Through Al Olaby’s research, she was able to identify a drug targeting the entry phase of HCV (Ligand 281816), which is found to inhibit HCV infectivity and block cell-to-cell transmission. A paper describing the process of identifying this drug was submitted to PLOS ONE, an open access peer-reviewed scientific journal published by the Public Library of Science. According to Al Olaby, four other drug leads were identified against malaria, two of which showed strong inhibitory effect against Plasmodium falciparum, which is one of the most aggressive human Plasmodium species. Al Olaby’s research yielded one peer reviewed publication in the Journal of Computer Aided Molecular Design, one published patent in the United States Patent and Trademark Office, and two provisional patents. Although Al Olaby is done with her PhD, the research is still ongoing to achieve the goal of having an optimized drug against HCV and malaria.

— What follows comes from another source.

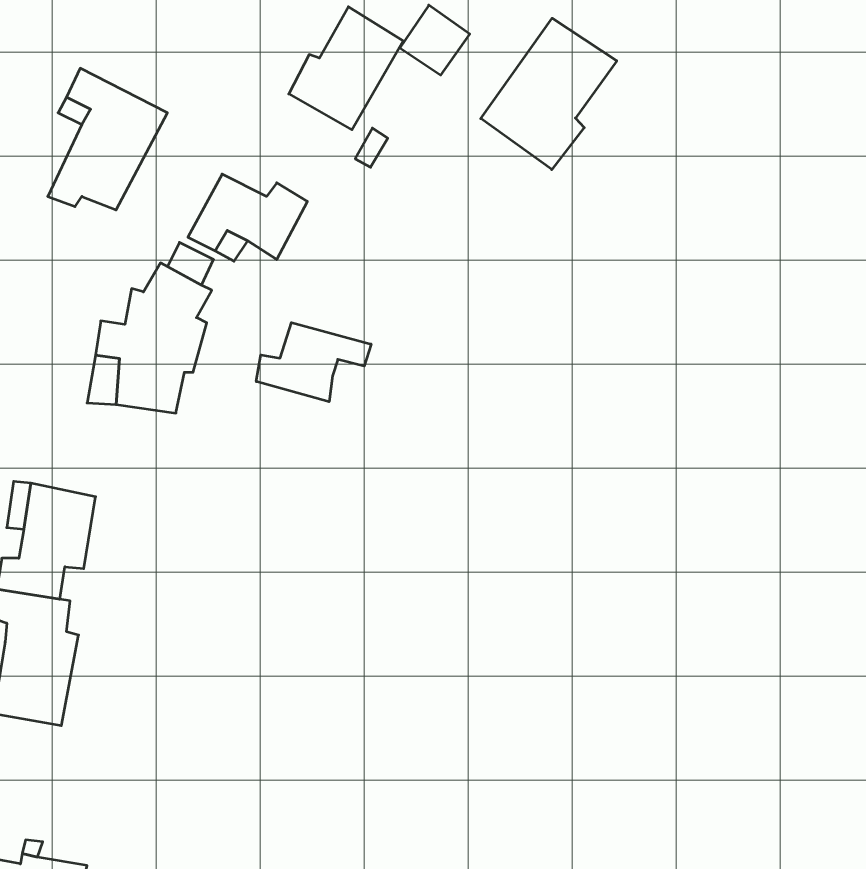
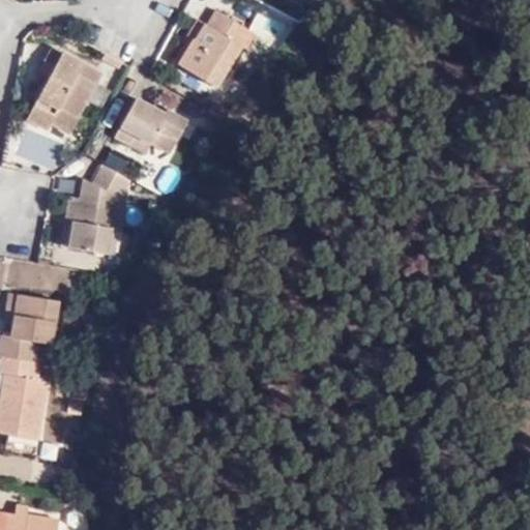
building: [481,18,617,170] -> none
building: [256,323,371,402] -> none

Al Olaby came to AUC in 2008 to join the Nadhmi Auchi Young Arab Leaders Fellowship Program, where she completed her MS in biotechnology in Summer 2010. She then enrolled in the Yousef Jameel PhD program in Fall 2010. “I am blessed to have obtained my MS and PhD from AUC with the help of two prestigious fellowships. I have had the optimum pleasure and honor to be part of this prestigious institution where I truly learned a lot in different aspects of life. I was blessed to have been advised by a great professor like Dr. Hassan Azzazy who taught me how to think ahead and be practical enough to convert any assignment or effort into a productive outcome. I was also blessed to have Dr. Rod Balhorn as a great co-adviser who was always there for me and taught me a lot,” said Al Olaby.

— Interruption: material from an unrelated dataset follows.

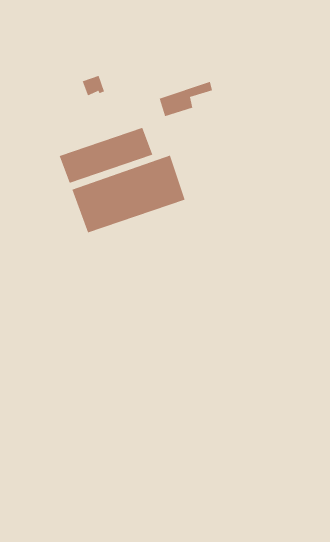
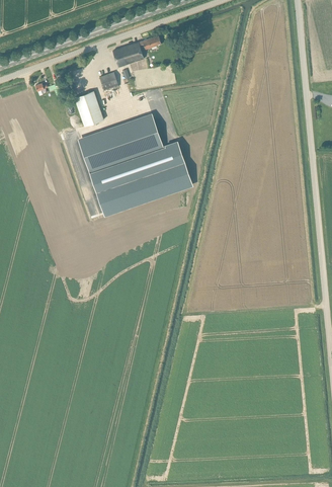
building: [159,81,213,117] -> [113,35,161,67]
building: none -> [75,90,104,126]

Originally from Syria, Al Olaby earned her bachelor’s degree from the Faculty of Pharmacy at Ain Shams University. As a graduate student at AUC, Al Olaby participated in the Novartis Biotechnology Leadership Camp in Cambridge, Massachusetts, where her team was named as one of the top three groups. She also took part in several fellowship-related service events and was a temporary project manager at the Egyptian Red Crescent in their inter-educative initiative, which was in collaboration with UNICEF and the Ministry of Education. Al Olaby shares, “Throughout the five and a half years I spent at AUC, I have learned a lot, whether about research or life in general. I have learned how important it is to be patient and never lose hope when experiments keep failing you, how great it is to taste the wonderfulness of achievements after years of hard work, and above all how important it is to believe in what you are doing and believe that you are going to succeed.”
In recognition of the critical need for scientists and engineers in the Arab world and with the generous support and visionary leadership of alumnus Yousef Jameel ’68, AUC established the Yousef Jameel PhD Fellowship in Applied Sciences and Engineering in Fall 2010. The program is designed to prepare future scientists and industrial leaders who are Egyptian nationals and who have strong knowledge and skills in science and engineering. The program is intended to enable qualified Egyptian science and engineering graduates to attend AUC on a full tuition-free basis. The long term objective of the program is to develop the manpower for research and development in the region by providing the skill sets for future scientists who will be easily recruited in prominent positions in Egypt and the region.